Are the Markets Rigged

There is a new book about to be published about how the markets are rigged. Of course, this was an exaggeration–they are not rigged, although they do behave in recognizable patterns. The moral of this particular story, though, was that Wall Street is taking advantage of you because they are familiar with they way that you trade, and if you refuse to trade in that manner, the high profile trading organizations can no longer make money off of you. High frequency traders, as they are called, are purported to be buying and selling the same shares that you are, but because they have better technology and better resources, they can do so more effectively than you, and thus make a better profit. They are also allegedly able to make movements before you do, thus positioning themselves to profit because of your trade.

The response to the book was that you need to always be using limit orders when buying and selling stocks. This works to an extent, but the fact is that you need to pay extra for these and they are not going to stop the fact that institutional investors have better technology than we do.

The problem with this statement is that institutional investors–the ones described as taking advantage of the common folk–are not really able to take advantage of us. For one, brokers are designed to make money off of regular traders. That’s the purpose of a commission. This has been happening since the stock market began. Better technology enables stock brokers to do this even more effectively. They are effectively middlemen and this is their created purpose. They need to have a license to operate in order to do so for the benefit of their clientele, but this doesn’t mean that they shouldn’t make money off of it, too.
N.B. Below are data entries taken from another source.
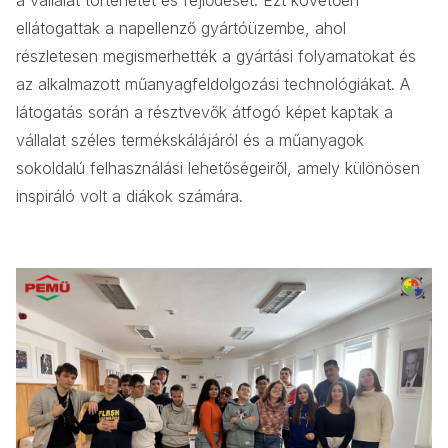
a vállalat történetét és fejlődését. Ezt követően
ellátogattak a napellenző gyártóüzembe, ahol
részletesen megismerhették a gyártási folyamatokat és
az alkalmazott műanyagfeldolgozási technológiákat. A
látogatás során a résztvevők átfogó képet kaptak a
vállalat széles termékskálájáról és a műanyagok
sokoldalú felhasználási lehetőségeiről, amely különösen
inspiráló volt a diákok számára.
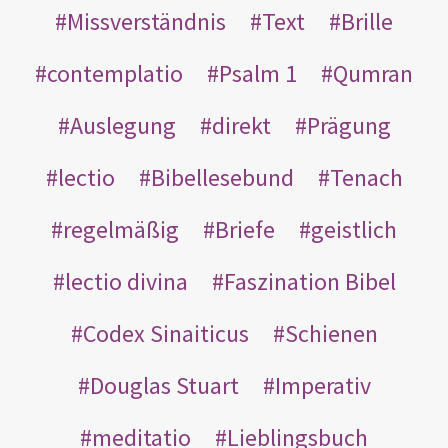
Missverständnis
Text
Brille
contemplatio
Psalm 1
Qumran
Auslegung
direkt
Prägung
lectio
Bibellesebund
Tenach
regelmäßig
Briefe
geistlich
lectio divina
Faszination Bibel
Codex Sinaiticus
Schienen
Douglas Stuart
Imperativ
meditatio
Lieblingsbuch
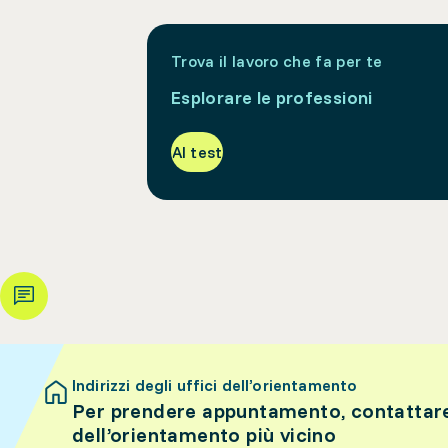
Trova il lavoro che fa per te
Esplorare le professioni
Al test
Indirizzi degli uffici dell’orientamento
Per prendere appuntamento, contattare 
dell’orientamento più vicino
However, the main argument against the, “Wall Street is taking advantage of us!” theory is that they can’t. Wall Street would get pennies out of us because of their size in comparison to everyone else’s. But now look at the converse of this. Wall Street’s size can be taken advantage of by us! Because they are so big and we are so small, we can grow our wealth by watching them and shadowing them. Maybe stocks are not the right way to do this, though. Stock brokers charge commissions and fees and all that. If we are creative with our trading, we can bypass this. Enter binary options. These are a pretty new type of trade, and there are no commissions or the like. Binary brokers make money off of you still, this is why they exist. But they are independent of Wall Street and the assets themselves and thus not subject to the same snares. Binaries allow you to trade just the movement of the asset–and you can trade major stocks with these if you’d like.

Now combine the two concepts. Jump in and follow the movement of the major high frequency traders. They trade in large volume, and thus have an immediate impact upon supply and demand, and this inevitably affects short term prices in a noticeable way. Short term binary options that follow these major trades, such as 60 second or two minute options, can take advantage of Wall Street’s actions, and create a profit for us. We need to know two things for this to work: what the major traders are doing, and a little bit of market psychology. Day traders have been doing this for years through sentimental trading techniques, but with binaries, we are no longer eeking out a few bucks here and there. Instead of a 1 percent change or so, we can routinely crank out 70-80 percent profits on every successful trade.